Create a Karpenter NodePool with the configuration for the workload:
cat << EOF | oc apply -f -
apiVersion: karpenter.sh/v1
kind: NodePool
metadata:
name: spot-and-gpu
spec:
disruption:
budgets:
- nodes: 10%
consolidateAfter: 30s
consolidationPolicy: WhenEmptyOrUnderutilized
weight: 10
template:
spec:
expireAfter: 336h
terminationGracePeriod: 24h0m0s
nodeClassRef:
group: karpenter.k8s.aws
kind: EC2NodeClass
name: default
requirements:
- key: karpenter.sh/capacity-type
operator: In
values: ["spot"]
- key: karpenter.sh/instance-family
operator: In
values: ["g4dn", "m5", "m6i", "c5", "c6i", "t3"]

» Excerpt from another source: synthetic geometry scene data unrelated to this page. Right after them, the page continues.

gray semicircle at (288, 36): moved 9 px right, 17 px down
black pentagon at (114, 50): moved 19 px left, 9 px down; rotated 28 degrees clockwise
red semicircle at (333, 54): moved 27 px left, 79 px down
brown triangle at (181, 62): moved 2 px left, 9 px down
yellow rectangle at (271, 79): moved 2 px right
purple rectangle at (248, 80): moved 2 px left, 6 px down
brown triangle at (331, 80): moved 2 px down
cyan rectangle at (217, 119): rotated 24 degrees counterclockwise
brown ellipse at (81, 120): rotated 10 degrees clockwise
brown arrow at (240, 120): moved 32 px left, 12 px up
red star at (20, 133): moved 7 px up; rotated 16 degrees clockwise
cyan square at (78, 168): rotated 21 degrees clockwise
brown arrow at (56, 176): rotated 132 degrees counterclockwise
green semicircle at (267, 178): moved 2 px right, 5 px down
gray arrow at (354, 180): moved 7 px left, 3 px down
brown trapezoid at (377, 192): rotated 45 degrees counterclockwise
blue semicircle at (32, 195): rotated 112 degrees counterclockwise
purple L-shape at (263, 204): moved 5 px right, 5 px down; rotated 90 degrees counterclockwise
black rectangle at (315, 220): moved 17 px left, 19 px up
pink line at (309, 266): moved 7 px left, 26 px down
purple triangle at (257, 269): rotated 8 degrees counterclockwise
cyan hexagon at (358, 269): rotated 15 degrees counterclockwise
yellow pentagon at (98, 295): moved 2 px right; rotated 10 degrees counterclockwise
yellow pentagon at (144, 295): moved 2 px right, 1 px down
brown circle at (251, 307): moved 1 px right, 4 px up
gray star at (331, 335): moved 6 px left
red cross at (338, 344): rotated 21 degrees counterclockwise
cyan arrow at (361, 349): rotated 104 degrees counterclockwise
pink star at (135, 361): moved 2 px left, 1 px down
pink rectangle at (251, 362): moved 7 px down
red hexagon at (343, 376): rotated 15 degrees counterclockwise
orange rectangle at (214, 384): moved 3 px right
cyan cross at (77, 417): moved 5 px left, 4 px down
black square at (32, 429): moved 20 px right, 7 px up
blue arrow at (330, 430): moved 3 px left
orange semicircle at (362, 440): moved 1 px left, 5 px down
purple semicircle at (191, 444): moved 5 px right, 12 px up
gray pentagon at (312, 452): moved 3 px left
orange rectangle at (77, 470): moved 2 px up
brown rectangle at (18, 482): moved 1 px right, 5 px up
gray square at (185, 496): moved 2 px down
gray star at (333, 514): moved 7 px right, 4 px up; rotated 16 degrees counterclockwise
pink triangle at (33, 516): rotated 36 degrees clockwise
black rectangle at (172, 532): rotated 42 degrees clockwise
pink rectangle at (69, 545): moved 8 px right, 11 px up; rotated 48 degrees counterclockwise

- key: karpenter.sh/instance-size
operator: In
values: ["large", "xlarge", "2xlarge"]
EOF
Create a Sample App deployment:
This section demonstrates how to deploy sample applications to test and scale Karpenter's AutoNode feature. By creating workloads with specific resource requirements, you can observe how Karpenter provisions nodes dynamically to meet the demands of your applications.
cat << EOF | oc apply -f -
---
apiVersion: apps/v1
kind: Deployment
metadata:
name: web-app
spec:
replicas: 0
selector:
matchLabels:
app: web-app
template:
metadata:
labels:
app: web-app
spec:
affinity:
podAntiAffinity:
requiredDuringSchedulingIgnoredDuringExecution:
- labelSelector:
matchLabels:
app: web-app
topologyKey: "kubernetes.io/hostname"
securityContext:
runAsUser: 1000
runAsGroup: 3000
fsGroup: 2000
containers:
- image: public.ecr.aws/eks-distro/kubernetes/pause:3.2
name: web-app
resources:
requests:
cpu: "1"
memory: 256M
securityContext:
allowPrivilegeEscalation: false
nodeSelector:
node.kubernetes.io/instance-type: "t3.large"
EOF
Scale the application:
oc scale --replicas=1 deployment.apps/web-app
Monitor and Debug Node Provisioning with AutoNode:
Monitor the nodeClaims
objects to track the provisioning of nodes by AutoNode. These objects provide detailed insights into the lifecycle of nodes, including their current state and any associated events. Use the following command to continuously watch the nodeClaims
:
Provisioning Time
The provisioning process for an instance to become a node may take approximately 10 minutes. While waiting, monitor the progress using the provided commands to ensure the process completes successfully.
oc get nodeclaims --watch
To investigate a specific nodeClaim
in detail, use the following command:
oc describe nodeclaim <nodeClaimName>
This will provide comprehensive information about the selected nodeClaim
, helping you debug and confirm that nodes are being provisioned and functioning as expected.
Verify Node Join Status:
Ensure that the node has successfully joined the cluster. Use the following command to check:
oc get nodes -l karpenter.sh/nodepool=spot-and-gpu
This command filters the nodes associated with the spot-and-gpu
NodePool, allowing you to confirm that the AutoNode feature is functioning as expected.
Verify Application Scheduling:
Ensure that the application has been successfully scheduled onto the newly provisioned node. Use the following command to check the status of the pods associated with the application:
oc get pods -l app=web-app -o wide
This command filters the pods by the label app=web-app
, allowing you to confirm that the application is running on the expected node provisioned by AutoNode.